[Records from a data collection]
┌──

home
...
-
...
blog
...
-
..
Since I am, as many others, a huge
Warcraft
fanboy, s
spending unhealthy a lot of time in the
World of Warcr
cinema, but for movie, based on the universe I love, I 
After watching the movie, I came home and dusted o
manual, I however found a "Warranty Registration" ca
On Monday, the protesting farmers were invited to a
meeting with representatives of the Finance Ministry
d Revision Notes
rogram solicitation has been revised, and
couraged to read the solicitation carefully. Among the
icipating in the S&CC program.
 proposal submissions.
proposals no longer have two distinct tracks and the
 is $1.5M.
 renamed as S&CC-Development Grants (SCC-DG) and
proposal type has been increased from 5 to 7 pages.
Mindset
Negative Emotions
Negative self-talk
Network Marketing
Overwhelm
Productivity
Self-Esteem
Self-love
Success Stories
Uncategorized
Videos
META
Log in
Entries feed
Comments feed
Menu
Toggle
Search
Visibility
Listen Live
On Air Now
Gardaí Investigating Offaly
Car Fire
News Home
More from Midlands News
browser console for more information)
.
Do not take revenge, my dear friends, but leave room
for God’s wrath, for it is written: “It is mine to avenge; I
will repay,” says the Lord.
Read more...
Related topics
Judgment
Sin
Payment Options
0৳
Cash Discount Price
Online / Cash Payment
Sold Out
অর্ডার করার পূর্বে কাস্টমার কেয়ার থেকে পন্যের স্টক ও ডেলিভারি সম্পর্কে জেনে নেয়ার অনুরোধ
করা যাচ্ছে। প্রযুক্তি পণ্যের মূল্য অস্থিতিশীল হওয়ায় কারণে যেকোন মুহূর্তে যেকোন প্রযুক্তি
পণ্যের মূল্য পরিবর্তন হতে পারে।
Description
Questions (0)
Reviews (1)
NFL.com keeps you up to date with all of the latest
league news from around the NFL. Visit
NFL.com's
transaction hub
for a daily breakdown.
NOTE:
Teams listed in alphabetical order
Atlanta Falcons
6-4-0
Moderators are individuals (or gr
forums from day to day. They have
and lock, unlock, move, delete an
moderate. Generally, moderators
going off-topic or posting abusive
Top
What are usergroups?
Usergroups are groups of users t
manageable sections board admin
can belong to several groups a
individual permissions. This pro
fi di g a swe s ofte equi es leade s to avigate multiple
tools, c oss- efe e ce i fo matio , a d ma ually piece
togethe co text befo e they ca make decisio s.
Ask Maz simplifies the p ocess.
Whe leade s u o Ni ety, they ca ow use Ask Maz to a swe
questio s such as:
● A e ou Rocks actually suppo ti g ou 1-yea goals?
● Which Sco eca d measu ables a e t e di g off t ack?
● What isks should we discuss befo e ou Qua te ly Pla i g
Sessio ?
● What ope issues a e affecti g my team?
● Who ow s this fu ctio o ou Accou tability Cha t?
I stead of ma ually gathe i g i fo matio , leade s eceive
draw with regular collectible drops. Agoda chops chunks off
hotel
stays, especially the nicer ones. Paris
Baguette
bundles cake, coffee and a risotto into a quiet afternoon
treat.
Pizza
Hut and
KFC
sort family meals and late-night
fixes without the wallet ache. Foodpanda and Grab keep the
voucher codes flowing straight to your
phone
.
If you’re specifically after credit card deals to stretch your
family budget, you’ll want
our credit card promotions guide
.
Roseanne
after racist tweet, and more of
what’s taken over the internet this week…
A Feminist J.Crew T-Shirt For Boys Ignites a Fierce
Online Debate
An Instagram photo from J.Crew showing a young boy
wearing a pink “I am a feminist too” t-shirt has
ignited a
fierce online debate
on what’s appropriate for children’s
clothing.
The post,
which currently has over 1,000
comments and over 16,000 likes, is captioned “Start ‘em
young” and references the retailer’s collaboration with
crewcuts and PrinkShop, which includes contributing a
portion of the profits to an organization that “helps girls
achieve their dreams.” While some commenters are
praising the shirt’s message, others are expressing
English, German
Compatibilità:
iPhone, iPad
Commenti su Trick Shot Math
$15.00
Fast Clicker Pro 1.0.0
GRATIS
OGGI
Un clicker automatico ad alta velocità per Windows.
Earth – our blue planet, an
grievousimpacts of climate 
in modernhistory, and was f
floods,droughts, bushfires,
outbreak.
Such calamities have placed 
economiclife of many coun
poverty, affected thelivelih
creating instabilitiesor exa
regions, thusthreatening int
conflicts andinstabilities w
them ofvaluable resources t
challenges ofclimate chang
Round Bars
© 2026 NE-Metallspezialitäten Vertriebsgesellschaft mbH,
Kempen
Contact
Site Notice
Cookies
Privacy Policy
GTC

└──

_Exercise objective_
Write out all of the lines above without changing anything in them.

_Finished exercise_
home
...
-
...
blog
...
-
..
Since I am, as many others, a huge
Warcraft
fanboy, s
spending unhealthy a lot of time in the
World of Warcr
cinema, but for movie, based on the universe I love, I 
After watching the movie, I came home and dusted o
manual, I however found a "Warranty Registration" ca
On Monday, the protesting farmers were invited to a
meeting with representatives of the Finance Ministry
d Revision Notes
rogram solicitation has been revised, and
couraged to read the solicitation carefully. Among the
icipating in the S&CC program.
 proposal submissions.
proposals no longer have two distinct tracks and the
 is $1.5M.
 renamed as S&CC-Development Grants (SCC-DG) and
proposal type has been increased from 5 to 7 pages.
Mindset
Negative Emotions
Negative self-talk
Network Marketing
Overwhelm
Productivity
Self-Esteem
Self-love
Success Stories
Uncategorized
Videos
META
Log in
Entries feed
Comments feed
Menu
Toggle
Search
Visibility
Listen Live
On Air Now
Gardaí Investigating Offaly
Car Fire
News Home
More from Midlands News
browser console for more information)
.
Do not take revenge, my dear friends, but leave room
for God’s wrath, for it is written: “It is mine to avenge; I
will repay,” says the Lord.
Read more...
Related topics
Judgment
Sin
Payment Options
0৳
Cash Discount Price
Online / Cash Payment
Sold Out
অর্ডার করার পূর্বে কাস্টমার কেয়ার থেকে পন্যের স্টক ও ডেলিভারি সম্পর্কে জেনে নেয়ার অনুরোধ
করা যাচ্ছে। প্রযুক্তি পণ্যের মূল্য অস্থিতিশীল হওয়ায় কারণে যেকোন মুহূর্তে যেকোন প্রযুক্তি
পণ্যের মূল্য পরিবর্তন হতে পারে।
Description
Questions (0)
Reviews (1)
NFL.com keeps you up to date with all of the latest
league news from around the NFL. Visit
NFL.com's
transaction hub
for a daily breakdown.
NOTE:
Teams listed in alphabetical order
Atlanta Falcons
6-4-0
Moderators are individuals (or gr
forums from day to day. They have
and lock, unlock, move, delete an
moderate. Generally, moderators
going off-topic or posting abusive
Top
What are usergroups?
Usergroups are groups of users t
manageable sections board admin
can belong to several groups a
individual permissions. This pro
fi di g a swe s ofte equi es leade s to avigate multiple
tools, c oss- efe e ce i fo matio , a d ma ually piece
togethe co text befo e they ca make decisio s.
Ask Maz simplifies the p ocess.
Whe leade s u o Ni ety, they ca ow use Ask Maz to a swe
questio s such as:
● A e ou Rocks actually suppo ti g ou 1-yea goals?
● Which Sco eca d measu ables a e t e di g off t ack?
● What isks should we discuss befo e ou Qua te ly Pla i g
Sessio ?
● What ope issues a e affecti g my team?
● Who ow s this fu ctio o ou Accou tability Cha t?
I stead of ma ually gathe i g i fo matio , leade s eceive
draw with regular collectible drops. Agoda chops chunks off
hotel
stays, especially the nicer ones. Paris
Baguette
bundles cake, coffee and a risotto into a quiet afternoon
treat.
Pizza
Hut and
KFC
sort family meals and late-night
fixes without the wallet ache. Foodpanda and Grab keep the
voucher codes flowing straight to your
phone
.
If you’re specifically after credit card deals to stretch your
family budget, you’ll want
our credit card promotions guide
.
Roseanne
after racist tweet, and more of
what’s taken over the internet this week…
A Feminist J.Crew T-Shirt For Boys Ignites a Fierce
Online Debate
An Instagram photo from J.Crew showing a young boy
wearing a pink “I am a feminist too” t-shirt has
ignited a
fierce online debate
on what’s appropriate for children’s
clothing.
The post,
which currently has over 1,000
comments and over 16,000 likes, is captioned “Start ‘em
young” and references the retailer’s collaboration with
crewcuts and PrinkShop, which includes contributing a
portion of the profits to an organization that “helps girls
achieve their dreams.” While some commenters are
praising the shirt’s message, others are expressing
English, German
Compatibilità:
iPhone, iPad
Commenti su Trick Shot Math
$15.00
Fast Clicker Pro 1.0.0
GRATIS
OGGI
Un clicker automatico ad alta velocità per Windows.
Earth – our blue planet, an
grievousimpacts of climate 
in modernhistory, and was f
floods,droughts, bushfires,
outbreak.
Such calamities have placed 
economiclife of many coun
poverty, affected thelivelih
creating instabilitiesor exa
regions, thusthreatening int
conflicts andinstabilities w
them ofvaluable resources t
challenges ofclimate chang
Round Bars
© 2026 NE-Metallspezialitäten Vertriebsgesellschaft mbH,
Kempen
Contact
Site Notice
Cookies
Privacy Policy
GTC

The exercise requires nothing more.